## Goal of the exercise
Format the material below as a Markdown table with the columns "Row" and "Line", starting at the line holding "pose: elev=73.3 azim=209.5" and running through the end of the material, inclusive. Omit blank lines and leave the pictures out.

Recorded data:
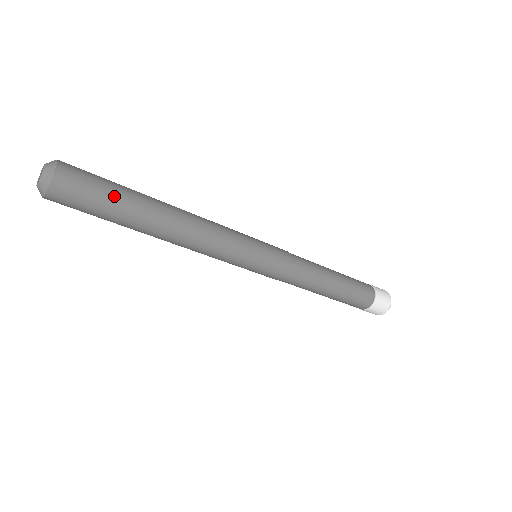
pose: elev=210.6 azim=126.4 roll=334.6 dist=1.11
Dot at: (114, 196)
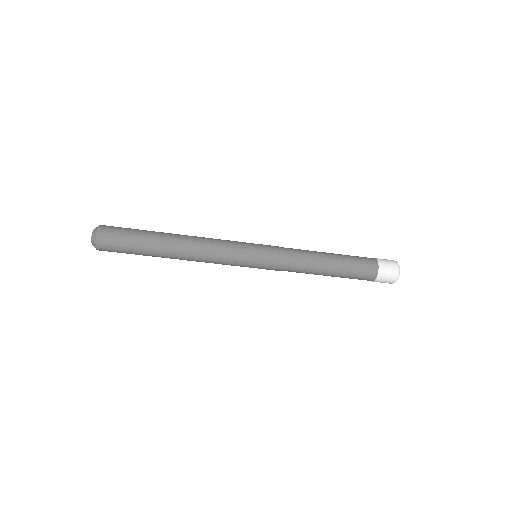
Dot at: (137, 231)
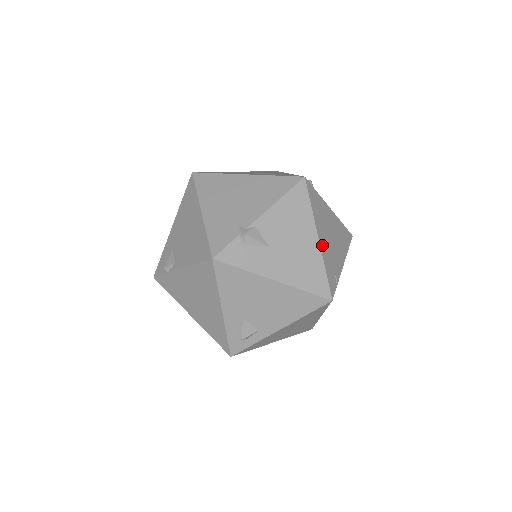
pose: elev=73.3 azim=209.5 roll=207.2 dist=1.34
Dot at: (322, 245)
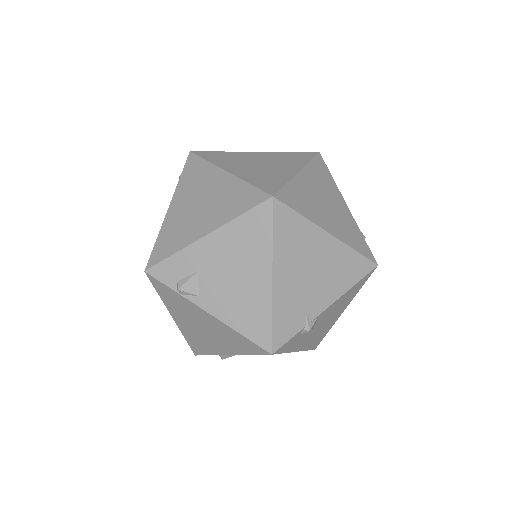
Dot at: occluded
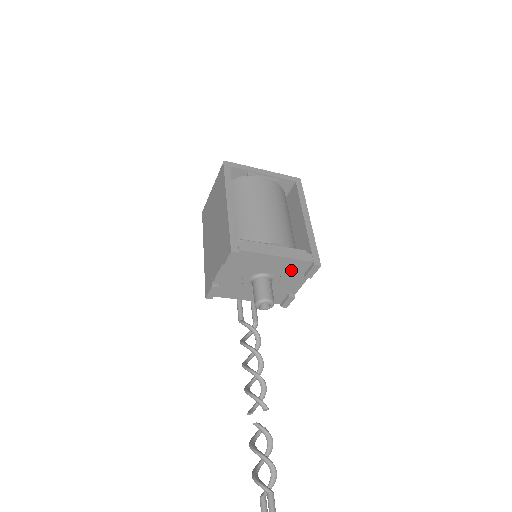
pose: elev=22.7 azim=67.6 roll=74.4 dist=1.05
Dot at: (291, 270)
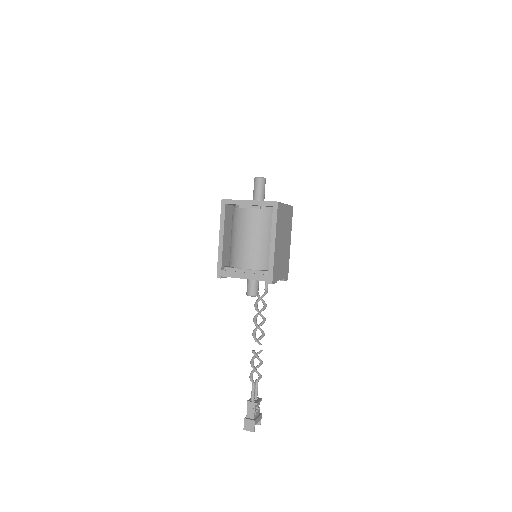
Dot at: occluded
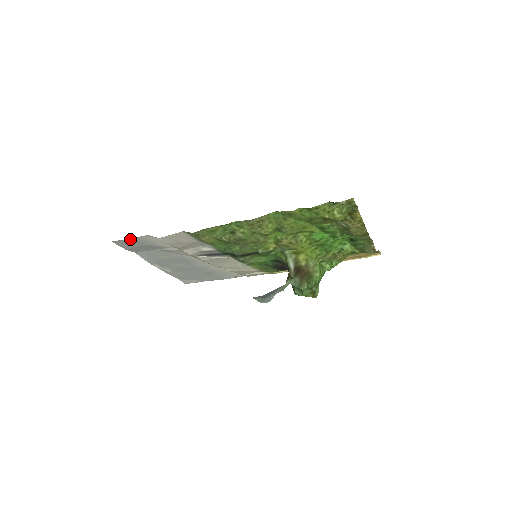
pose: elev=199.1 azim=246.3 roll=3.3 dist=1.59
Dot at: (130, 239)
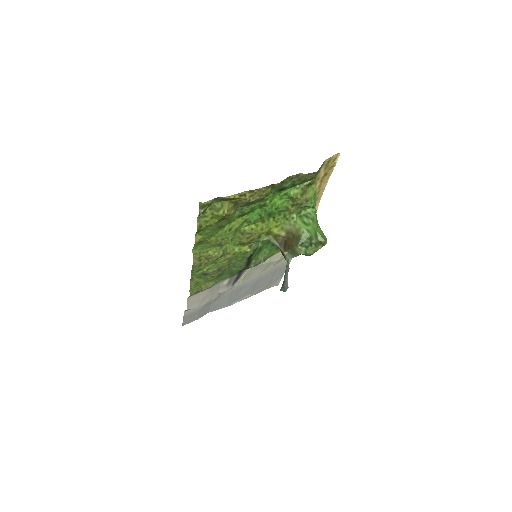
Dot at: (184, 319)
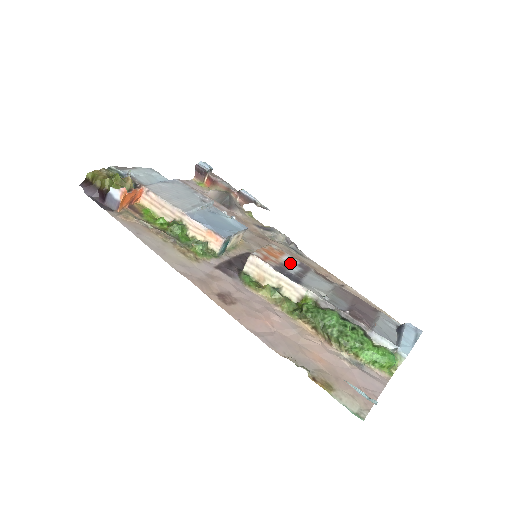
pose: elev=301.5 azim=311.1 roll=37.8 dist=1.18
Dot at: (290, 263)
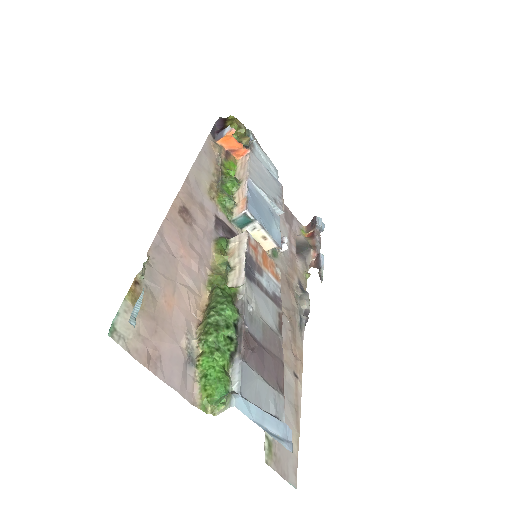
Dot at: (269, 281)
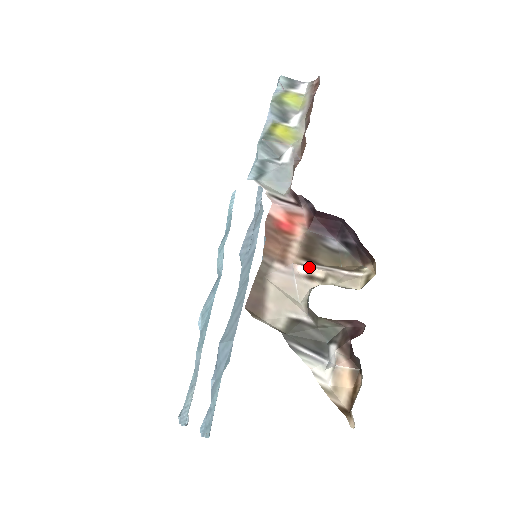
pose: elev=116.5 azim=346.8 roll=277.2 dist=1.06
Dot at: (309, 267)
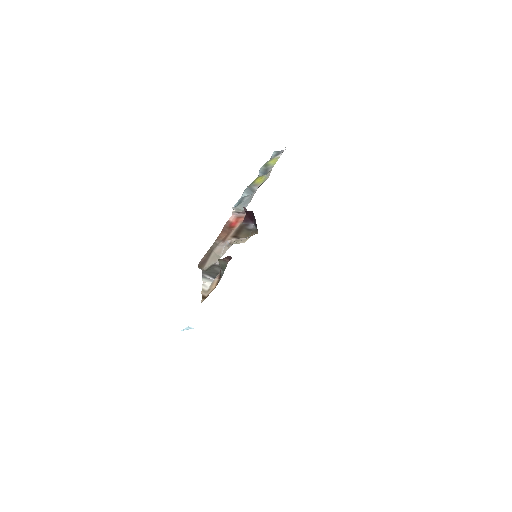
Dot at: (231, 240)
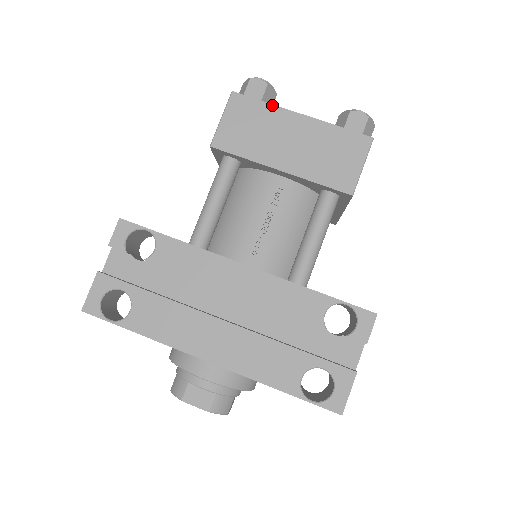
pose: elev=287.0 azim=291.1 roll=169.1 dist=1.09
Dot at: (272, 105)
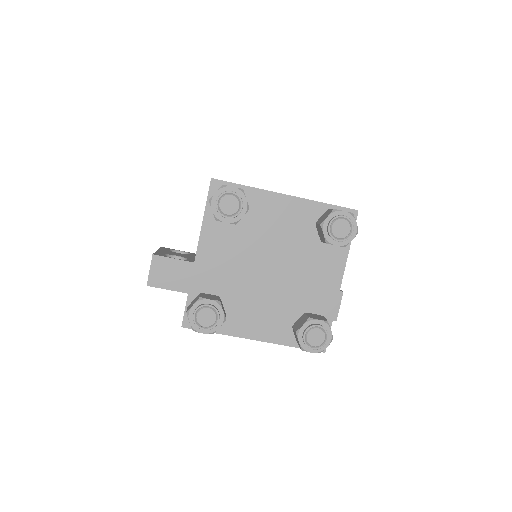
Dot at: occluded
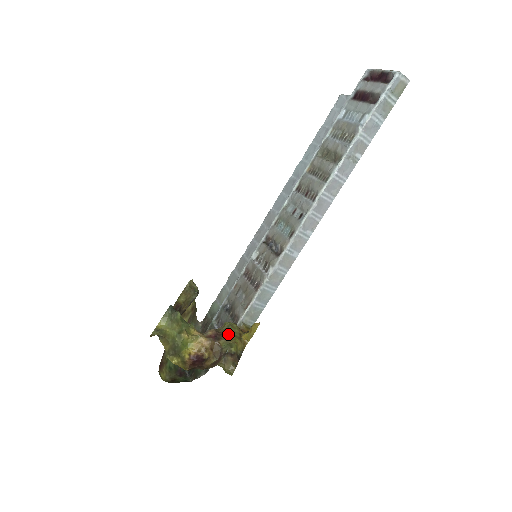
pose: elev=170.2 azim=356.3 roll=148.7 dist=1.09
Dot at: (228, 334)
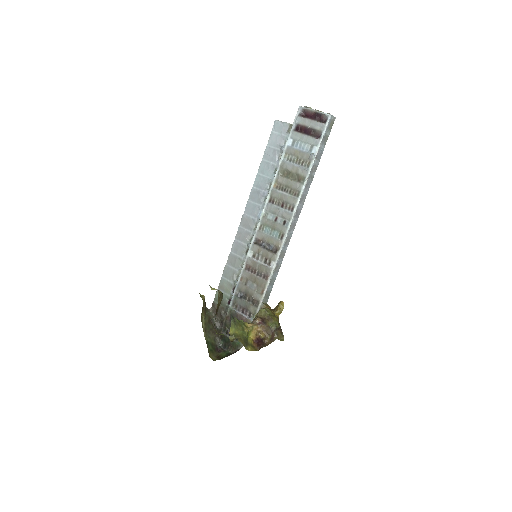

## Task response
| Row | Line |
|---|---|
| 1 | pose: elev=73.3 azim=209.5 roll=207.2 dist=1.34 |
| 2 | Dot at: (322, 245) |
| 3 | Dot at: occluded |
| 4 | pose: elev=22.7 azim=67.6 roll=74.4 dist=1.05 |
| 5 | Dot at: (291, 270) |
| 6 | Dot at: occluded |
| 7 | pose: elev=199.1 azim=246.3 roll=3.3 dist=1.59 |
| 8 | Dot at: (130, 239) |
| 9 | Dot at: (184, 319) |
| 10 | pose: elev=301.5 azim=311.1 roll=37.8 dist=1.18 |
| 11 | Dot at: (290, 263) |
| 12 | Dot at: (269, 281) |
| 13 | pose: elev=116.5 azim=346.8 roll=277.2 dist=1.06 |
| 14 | Dot at: (309, 267) |
| 15 | Dot at: (231, 240) |
| 16 | pose: elev=287.0 azim=291.1 roll=169.1 dist=1.09 |
| 17 | Dot at: (272, 105) |
| 18 | Dot at: occluded |
| 19 | pose: elev=170.2 azim=356.3 roll=148.7 dist=1.09 |
| 20 | Dot at: (228, 334) |